Rien n’est odieux aux gens médiocres comme la supériorité de l’esprit : c’est là, dans le monde de nos jours, la source de la haine ; et si nous ne devons pas à ce principe des haines atroces, c’est uniquement que les gens qu’il sépare ne sont pas obligés de vivre ensemble. Que sera-ce de l’amour, où, tout étant naturel, surtout de la part de l’être supérieur, la supériorité n’est masquée par aucune précaution sociale ?

Pour que la passion puisse vivre, il faut que l’inférieur maltraite son partner, autrement celui-ci ne pourra pas fermer une fenêtre sans que l’autre ne se croie offensé.

Quant à l’être supérieur, il se fait illusion, et l’amour qu’il sent, non-seulement ne court aucun risque, mais presque toutes les faiblesses, dans ce que nous aimons, nous le rendent plus cher.

Immédiatement après l’amour-passion et payé de retour, entre gens de la même portée, il faut placer, pour la durée, l’amour à querelles où le querellant n’aime pas. On en trouvera des exemples dans les anecdotes relatives à la duchesse de Berri (Mémoires de Duclos).

Participant à la nature des habitudes froides fondées sur le côté prosaïque et égoïste de la vie et compagnes inséparables de l’homme jusqu’au tombeau, cet amour peut durer plus longtemps que l’amour-passion lui-même.

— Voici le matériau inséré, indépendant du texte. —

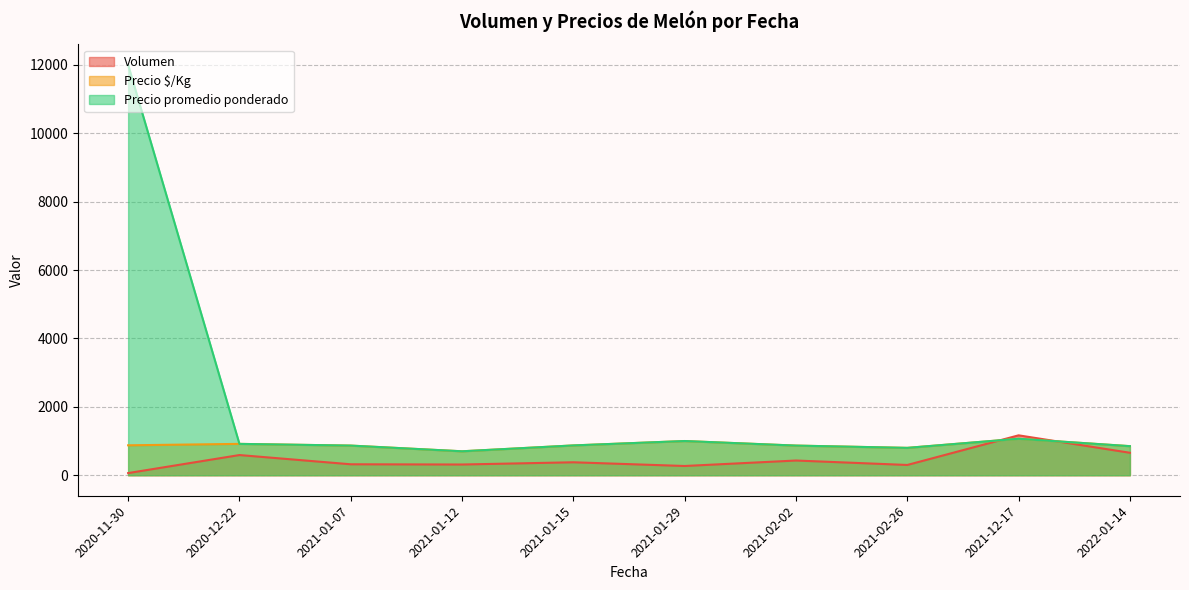

What is the smallest value displayed?

62.5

Mais ce n’est plus l’amour, c’est une habitude occasionnée par l’amour, et qui n’a de cette passion que les souvenirs et le plaisir physique. Cette habitude suppose nécessairement des âmes moins nobles. Chaque jour il se forme un petit drame, « Me grondera-t-il ? » qui occupe l’imagination, comme dans l’amour-passion chaque jour on avait besoin de quelque nouvelle preuve de tendresse. Voir les anecdotes sur madame d’Houdetot et Saint-Lambert[1].

  1. Mémoires de madame d’Épinay, je crois, ou de Marmontel.